An official announcement of availability will be made once I get some of the details down. I might start at conventions just to test the waters, but if anyone absolutely has to have these now now now, email me and I'll see what I can do.

Thursday, October 2, 2014

The most useless miniature ever

I give you... the doppelganger:


Let's make a miniature of a creature that only appears in the shape-shifted guise of some other creature. Something that quite literally is never, ever seen in this form in the game. 

At least there's a shot that the rakshasa (also a shape-shifter) could choose to appear in the form of a chunky humanoid with the head of an elephant:



Wednesday, October 1, 2014

A Tale of Two Castles

Miniature Building Authority
Well, two modular castle-building miniature Kickstarters, anyway. Coincidentally, both of these launched on September 30, and both look remarkably similar on the surface. Which shouldn't be too much of a surprise, given what they are, but it is probably unfortunate for both that they just happened to launch on the same day. Ouch.

The first (completely arbitrarily) is by Miniature Building Authority. MBA has been around a while, and has a decent enough reputation in the field to make a credible effort. The smallest reward level that actually gets you something to put on the table is $110, which gets you a market building (I'm not counting "early bird specials"), which is sort of an open-walled storefront like you'd see at a Renaissance Festival.

Miniature Building Authority
Some of the higher reward levels, like the tower house, are really cool, with detailed interiors that you can open up and use for play (sort of like a dollhouse, with floors and ceilings that can be removed for access). The barbican ($375) is the first really castle-looking set, and it's a very impressive piece of work, with walls, round crenelated towers, and a gatehouse.

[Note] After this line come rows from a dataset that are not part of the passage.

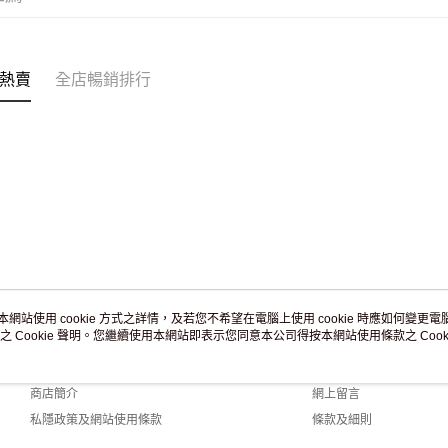
付款後門市
訂單作廢
免運費
熱賣
全店暢銷排行
本網站使用 cookie 方式之詳情，及若您不希望在電腦上使用 cookie 時應如何變更電腦的
之 Cookie 聲明。您繼續使用本網站即表示您同意本公司得按本網站使用條款之 Cooki
關於我們
客戶服務
品牌故事
購物說明
商店簡介
網上留言
私隱政策及網站使用條款
條款及細則
聯絡我們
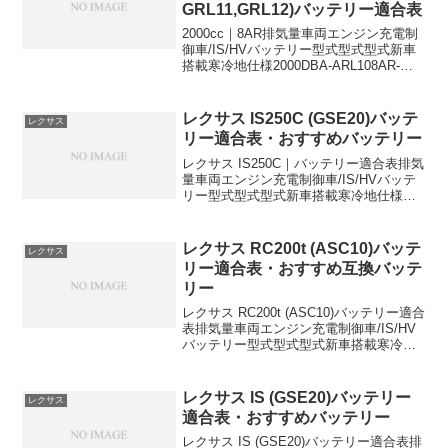
GRL11,GRL12)バッテリー適合表
2000cc｜8AR排気量車両エンジン充電制
御車/IS/HVバッテリー型式型式型式新車
搭載寒冷地仕様2000DBA-ARL108AR-
FTSISS-95←2000DBA-ARL108AR-
FTSISS-95←S-95適合｜おすすめバッテ
リー...
レクサス IS250C (GSE20)バッテ
レクサス
リー適合表・おすすめバッテリー
レクサス IS250C｜バッテリー適合表排気
量車両エンジン充電制御車/IS/HVバッテ
リー型式型式型式新車搭載寒冷地仕様
2500DBA-GSE204GR-FSE充電制御車
55D23L80D26Lおすすめ互換バッテリー
パナソニックPanaso...
レクサス RC200t (ASC10)バッテ
レクサス
リー適合表・おすすめ互換バッテ
リー
レクサス RC200t (ASC10)バッテリー適合
表排気量車両エンジン充電制御車/IS/HV
バッテリー型式型式型式新車搭載寒冷地
仕様2000DBA-ASC108AR-FTSISS-
95←S-95適合｜おすすめバッテリー2選パ
ナソニックPa...
レクサス IS (GSE20)バッテリー
レクサス
適合表・おすすめバッテリー
レクサス IS (GSE20)バッテリー適合表排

The point of something like this, however, is modularity, and that doesn't really kick in until you get to the three castle sets; small ($500), medium ($1,600), and large ($2,600). Ay caramba! These things are really pricey, but damn they are beautiful. And come painted, to boot. Of course, there will be freebies, stretch goals, and you can buy the pieces a la carte as well. All in all, a pretty impressive offering.

UpWorks - manor house
The second is called UpWorks, and is done by True Adventures, Ltd. This is a new company, but the head is an old hand at this stuff, having formerly been the president of Dwarven Forge for the last decade or so. These pieces don't come painted (there's a tutorial video on how to dry-brush them), but they are cast in stone grey, so if chipped there won't be a white layer underneath poking through.

This one is a little different than the other, in that the walls and floors seem to be made to fit into pre-fab floor frames that have a sort of tongue-in-groove thing to keep the walls lined up. Looks like your buildings have to follow the arrangement of those floor frames, so I'm not sure how this would work if you wanted to do an irregularly-shaped building.

UpWorks - castle + stretch goals
There are significantly fewer reward levels on this one, and the smallest reward level is $90, which gets you a manor house (but no stretch goals). $140 gets you a tower (and the stretch goals), $295 gets you a fortress, and $590 gets you a castle.

There will be add-on packs for UpWorks, so you can buy additional bits and pieces, and stretch goals will really add a lot - the first stretch goal will get everyone at the $140 level or more an entire 111 piece fortress set. That's pretty damn impressive, but it's hard to make direct comparisons based just on the number of pieces.

Aesthetically, I think I like the MBA stuff better. The UpWorks buildings, by virtue of the fact that they use those square and rectangular floor frames, look very chunky to me. One advantage is that it allows you to have floors that hang over lower floors, as shown in their gallery. That's pretty cool. Either way you go, though, it's a good time if you like castles in your games.